▶ _RECORDS SUPPLIED_:
---+---

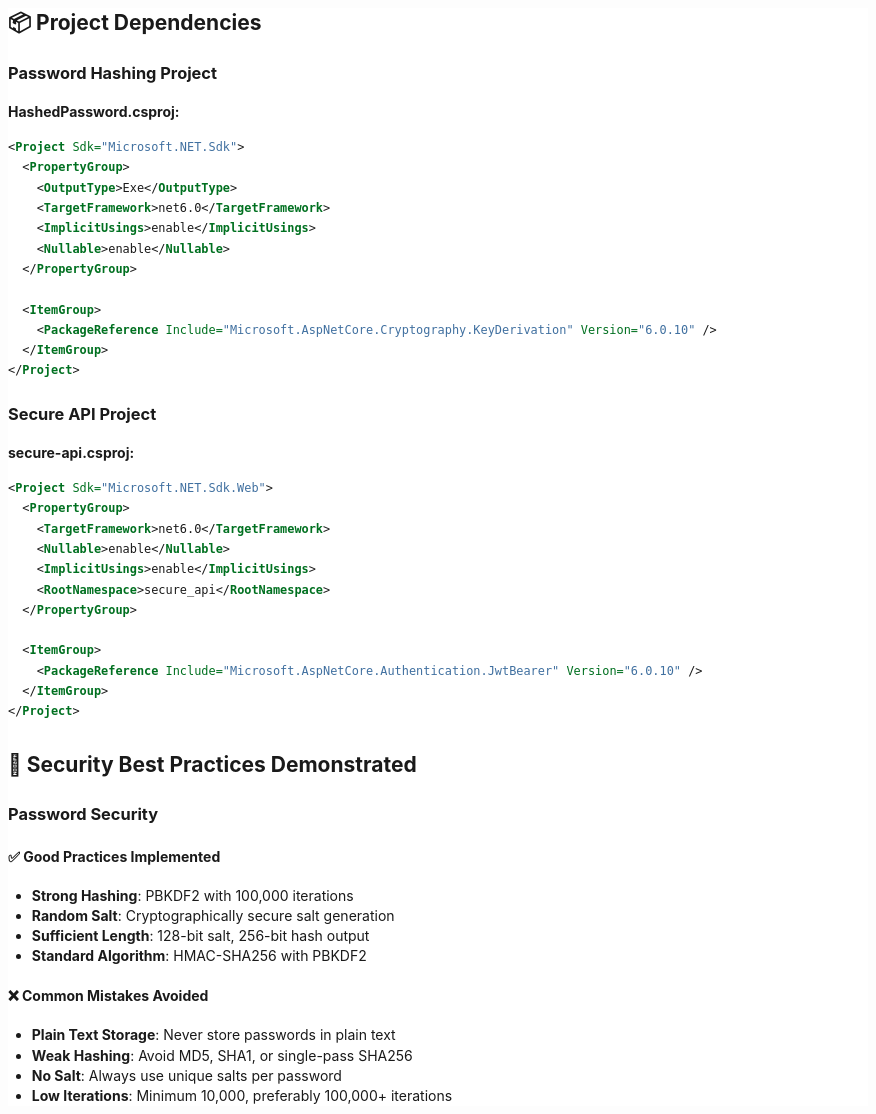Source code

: ## 📦 Project Dependencies

### Password Hashing Project
**HashedPassword.csproj:**
```xml
<Project Sdk="Microsoft.NET.Sdk">
  <PropertyGroup>
    <OutputType>Exe</OutputType>
    <TargetFramework>net6.0</TargetFramework>
    <ImplicitUsings>enable</ImplicitUsings>
    <Nullable>enable</Nullable>
  </PropertyGroup>

  <ItemGroup>
    <PackageReference Include="Microsoft.AspNetCore.Cryptography.KeyDerivation" Version="6.0.10" />
  </ItemGroup>
</Project>
```

### Secure API Project
**secure-api.csproj:**
```xml
<Project Sdk="Microsoft.NET.Sdk.Web">
  <PropertyGroup>
    <TargetFramework>net6.0</TargetFramework>
    <Nullable>enable</Nullable>
    <ImplicitUsings>enable</ImplicitUsings>
    <RootNamespace>secure_api</RootNamespace>
  </PropertyGroup>

  <ItemGroup>
    <PackageReference Include="Microsoft.AspNetCore.Authentication.JwtBearer" Version="6.0.10" />
  </ItemGroup>
</Project>
```

## 🔐 Security Best Practices Demonstrated

### Password Security

#### ✅ Good Practices Implemented
- **Strong Hashing**: PBKDF2 with 100,000 iterations
- **Random Salt**: Cryptographically secure salt generation
- **Sufficient Length**: 128-bit salt, 256-bit hash output
- **Standard Algorithm**: HMAC-SHA256 with PBKDF2

#### ❌ Common Mistakes Avoided
- **Plain Text Storage**: Never store passwords in plain text
- **Weak Hashing**: Avoid MD5, SHA1, or single-pass SHA256
- **No Salt**: Always use unique salts per password
- **Low Iterations**: Minimum 10,000, preferably 100,000+ iterations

---+---

▶ _PROBLEM TO WORK ON_:
Your answer must be the lines above from the one containing "### Password Hashing Project" to the one containing "- **Standard Algorithm**: HMAC-SHA256", both included, restated word for word.

▶ _EXPECTED ANSWER_:
### Password Hashing Project
**HashedPassword.csproj:**
```xml
<Project Sdk="Microsoft.NET.Sdk">
  <PropertyGroup>
    <OutputType>Exe</OutputType>
    <TargetFramework>net6.0</TargetFramework>
    <ImplicitUsings>enable</ImplicitUsings>
    <Nullable>enable</Nullable>
  </PropertyGroup>

  <ItemGroup>
    <PackageReference Include="Microsoft.AspNetCore.Cryptography.KeyDerivation" Version="6.0.10" />
  </ItemGroup>
</Project>
```

### Secure API Project
**secure-api.csproj:**
```xml
<Project Sdk="Microsoft.NET.Sdk.Web">
  <PropertyGroup>
    <TargetFramework>net6.0</TargetFramework>
    <Nullable>enable</Nullable>
    <ImplicitUsings>enable</ImplicitUsings>
    <RootNamespace>secure_api</RootNamespace>
  </PropertyGroup>

  <ItemGroup>
    <PackageReference Include="Microsoft.AspNetCore.Authentication.JwtBearer" Version="6.0.10" />
  </ItemGroup>
</Project>
```

## 🔐 Security Best Practices Demonstrated

### Password Security

#### ✅ Good Practices Implemented
- **Strong Hashing**: PBKDF2 with 100,000 iterations
- **Random Salt**: Cryptographically secure salt generation
- **Sufficient Length**: 128-bit salt, 256-bit hash output
- **Standard Algorithm**: HMAC-SHA256 with PBKDF2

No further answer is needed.